As the Great Master of Oddiyana said:

“Like a precious jewel buried under a poor man’s house, Primordially pure awareness has always been present in the dharmakaya.
It is because it is not recognized that the delusion of samsara takes place.
By being introduced directly to that awareness and recognizing it, One realizes the wisdom of primordial space – and this is known as buddhahood.”

Once you have been able to recognize the empty nature of mind, attachment and desire will not arise when your mind sees something beautiful, and hatred and repulsion will not develop whenever it comes across anything horrible or unpleasant. Since these negative emotions no longer arise, the mind is no longer deceived or deluded, karma is not accumulated, and the stream of suffering is cut.

If you throw a stone at the nose of a pig, it will immediately turn round and run away. Likewise, whenever a thought develops, recognize it as being empty. That thought will immediately lose its compelling power and will not generate attachment and hatred-and once attachment and hatred are gone, realization of the perfectly pure Dharma will unfold naturally from within.

Indeed, try as you might, there is no way you will ever be rid of your attachment and hatred as long as you keep believing that they arise because of the external objects or circumstances to which they are connected.
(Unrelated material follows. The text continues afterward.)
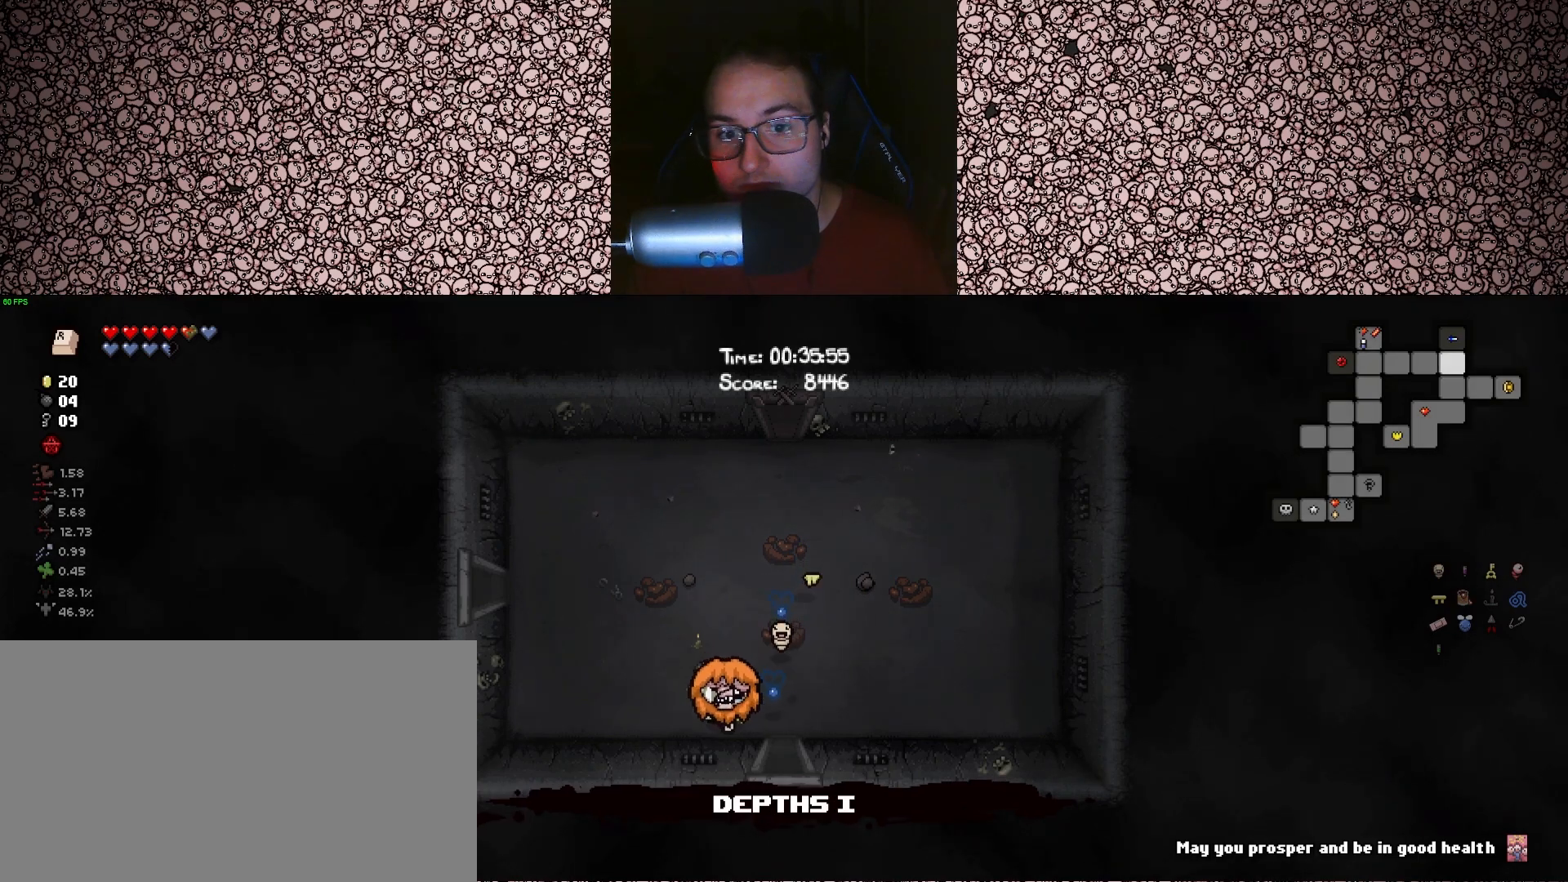
{"keys": ["d", "s", "tab"], "events": [[67, "s", "up"], [183, "s", "down"], [200, "d", "down"]]}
The more you attempt to reject external phenomena, the more they will spring back at you. Hence, therefore, the importance of recognizing the empty nature of your thoughts and simply allowing them to dissolve. When you know that it is mind that both creates and perceives samsara and nirvana, and also, at the same time, that the nature of mind is emptiness, then mind will be no longer be able to delude you and lead you around by the nose.